Threading only activates for circuits with peak rank >= 18 (statevector >= 4 MB).
Returns 1 if Clifft was built without OpenMP support.
clifft.set_num_threads ¶
set_num_threads(num_threads: int) -> None
Set the number of OpenMP threads for multi-core statevector operations.
Threading only activates for circuits with peak rank >= 18 (statevector >= 4 MB). Pure Clifford and low-T-count circuits run single-threaded regardless of this setting.
When using multiprocessing (e.g. sinter), set num_threads=1 in each worker to avoid oversubscription.
Has no effect if Clifft was built without OpenMP support.
clifft.svm_backend ¶
svm_backend() -> str
Return the active SVM dispatch backend.
Reflects the resolved runtime kernel path or the CLIFFT_FORCE_ISA environment override. In normal operation returns one of 'avx512', 'avx2', or 'scalar' ('scalar' names the generic/base SVM path).

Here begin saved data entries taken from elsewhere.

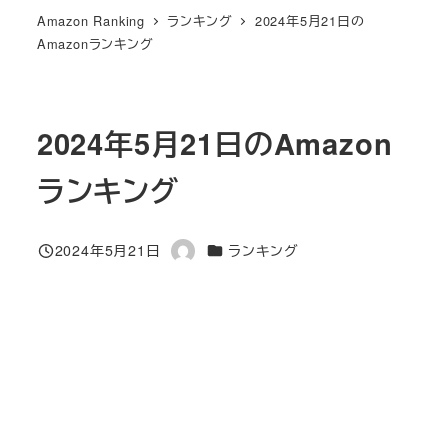
Amazon Ranking
ランキング
2024年5月21日の
Amazonランキング
2024年5月21日のAmazon
ランキング
カテゴリー
2024年5月21日
ランキング
投稿日
著
者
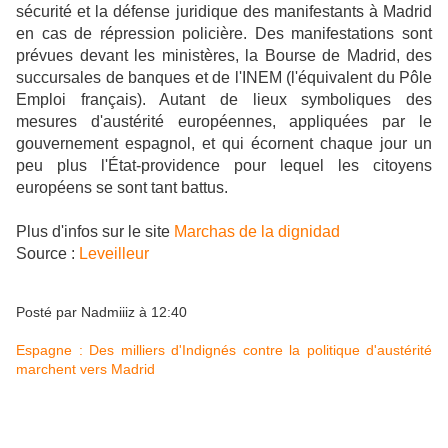
sécurité et la défense juridique des manifestants à Madrid
en cas de répression policière. Des manifestations sont
prévues devant les ministères, la Bourse de Madrid, des
succursales de banques et de l'INEM (l'équivalent du Pôle
Emploi français). Autant de lieux symboliques des
mesures d'austérité européennes, appliquées par le
gouvernement espagnol, et qui écornent chaque jour un
peu plus l'État-providence pour lequel les citoyens
européens se sont tant battus.
Plus d'infos sur le site
Marchas de la dignidad
Source :
Leveilleur
Posté par
Nadmiiiz
à
12:40
Espagne : Des milliers d'Indignés contre la politique d'austérité
marchent vers Madrid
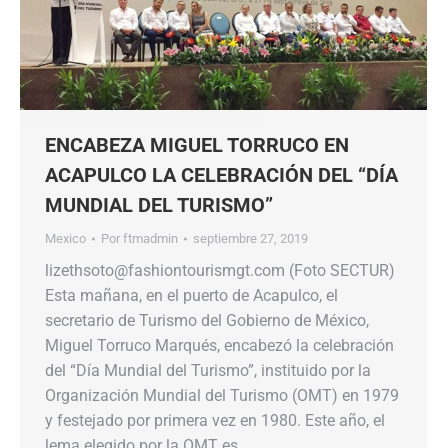
ENCABEZA MIGUEL TORRUCO EN
ACAPULCO LA CELEBRACIÓN DEL “DÍA
MUNDIAL DEL TURISMO”
Mexico
Por
ftmadmin
septiembre 27, 2019
lizethsoto@fashiontourismgt.com (Foto SECTUR)
Esta mañana, en el puerto de Acapulco, el
secretario de Turismo del Gobierno de México,
Miguel Torruco Marqués, encabezó la celebración
del “Día Mundial del Turismo”, instituido por la
Organización Mundial del Turismo (OMT) en 1979
y festejado por primera vez en 1980. Este año, el
lema elegido por la OMT es…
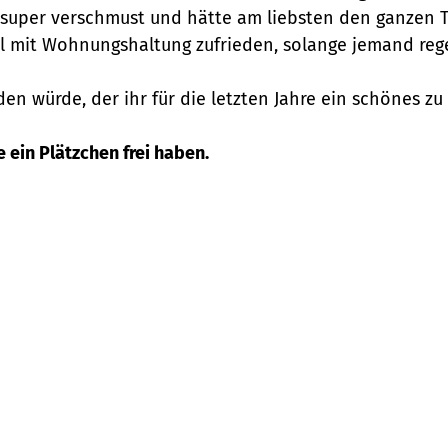
st super verschmust und hätte am liebsten den ganzen
tal mit Wohnungshaltung zufrieden, solange jemand rege
en würde, der ihr für die letzten Jahre ein schönes zu
e ein Plätzchen frei haben.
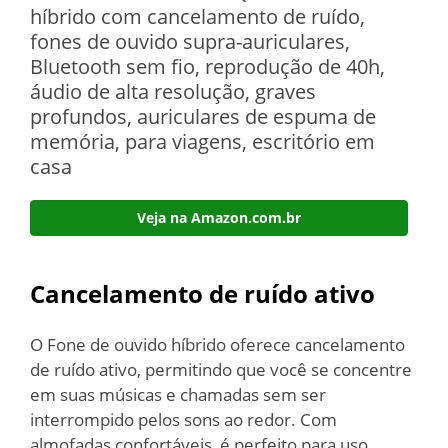
híbrido com cancelamento de ruído,
fones de ouvido supra-auriculares,
Bluetooth sem fio, reprodução de 40h,
áudio de alta resolução, graves
profundos, auriculares de espuma de
memória, para viagens, escritório em
casa
Veja na Amazon.com.br
Cancelamento de ruído ativo
O Fone de ouvido híbrido oferece cancelamento
de ruído ativo, permitindo que você se concentre
em suas músicas e chamadas sem ser
interrompido pelos sons ao redor. Com
almofadas confortáveis, é perfeito para uso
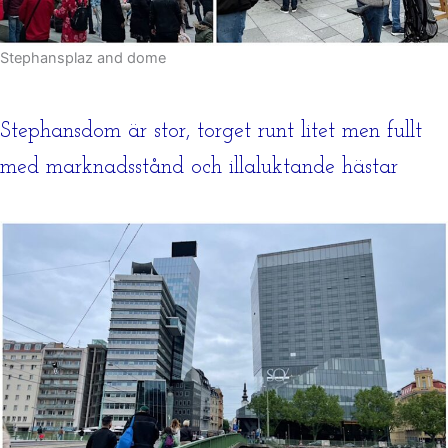
Stephansplaz and dome
Stephansdom är stor, torget runt litet men fullt
med marknadsstånd och illaluktande hästar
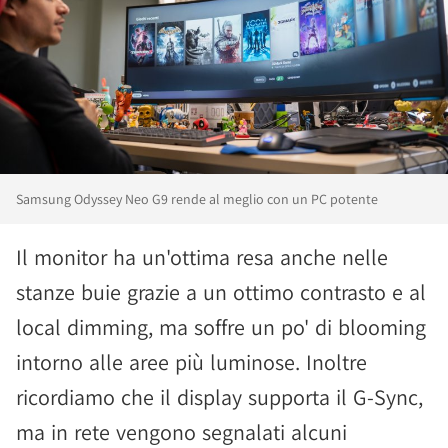
Samsung Odyssey Neo G9 rende al meglio con un PC potente
Il monitor ha un'ottima resa anche nelle
stanze buie grazie a un ottimo contrasto e al
local dimming, ma soffre un po' di blooming
intorno alle aree più luminose. Inoltre
ricordiamo che il display supporta il G-Sync,
ma in rete vengono segnalati alcuni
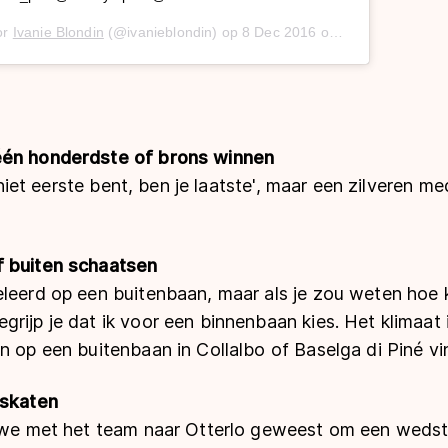
or
Ivanie Blondin
(@ivanieblondin) op
8 Dec 2016 om 6:20 (PST)
één honderdste of brons winnen
e niet eerste bent, ben je laatste', maar een zilveren me
f buiten schaatsen
eleerd op een buitenbaan, maar als je zou weten hoe 
rijp je dat ik voor een binnenbaan kies. Het klimaat 
n op een buitenbaan in Collalbo of Baselga di Piné vin
eskaten
n we met het team naar Otterlo geweest om een wedstr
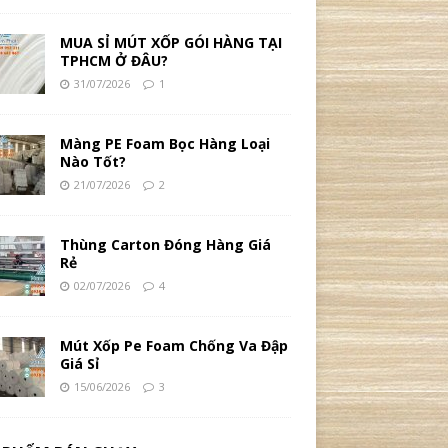
MUA SỈ MÚT XỐP GÓI HÀNG TẠI
TPHCM Ở ĐÂU?
31/07/2026
1
Màng PE Foam Bọc Hàng Loại
Nào Tốt?
21/07/2026
2
Thùng Carton Đóng Hàng Giá
Rẻ
02/07/2026
4
Mút Xốp Pe Foam Chống Va Đập
Giá Sỉ
15/06/2026
3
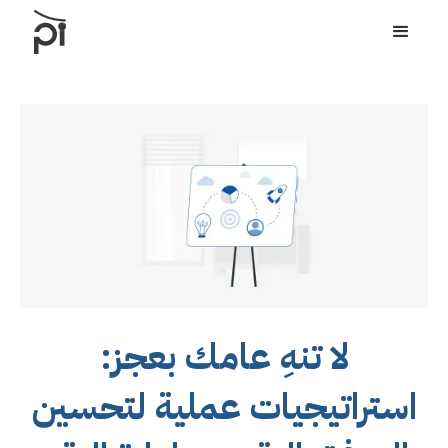
لا تنهِ عامك بعجز:
استراتيجيات عملية لتحسين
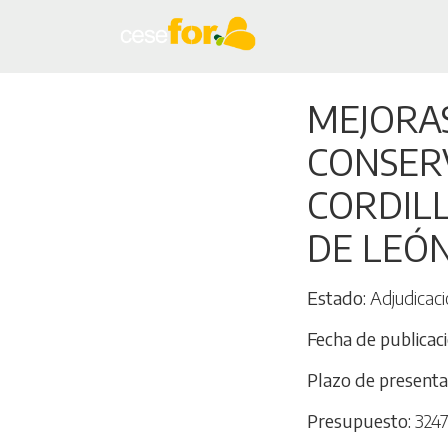
MEJORA
CONSERV
CORDILL
DE LEÓN
Estado
Adjudicaci
Fecha de publicac
Plazo de presenta
Presupuesto
3247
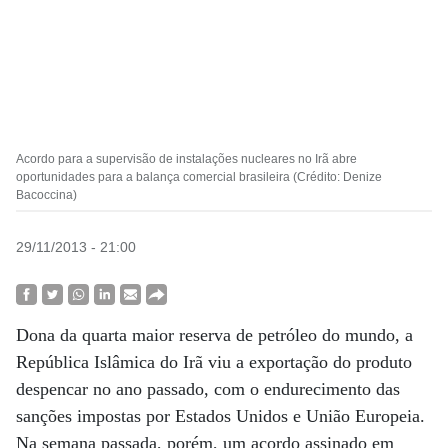
Acordo para a supervisão de instalações nucleares no Irã abre
oportunidades para a balança comercial brasileira (Crédito: Denize
Bacoccina)
29/11/2013 - 21:00
Dona da quarta maior reserva de petróleo do mundo, a
República Islâmica do Irã viu a exportação do produto
despencar no ano passado, com o endurecimento das
sanções impostas por Estados Unidos e União Europeia.
Na semana passada, porém, um acordo assinado em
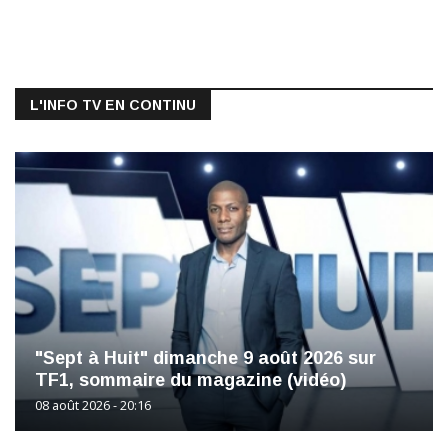
L'INFO TV EN CONTINU
"Sept à Huit" dimanche 9 août 2026 sur
TF1, sommaire du magazine (vidéo)
08 août 2026 - 20:16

If CLIFFT_FORCE_ISA names an ISA the host CPU cannot execute, or is set to an unrecognized value, the backend instead reports one of 'trap:avx512', 'trap:avx2', or 'trap:unknown'. The next execute() call throws RuntimeError with a message naming the missing features or accepted values.
clifft.compute_reference_syndrome ¶
compute_reference_syndrome(hir: clifft._clifft_core.HirModule) -> dict
Compute noiseless reference syndrome for an HirModule.
Returns a dict with 'detectors' and 'observables' lists.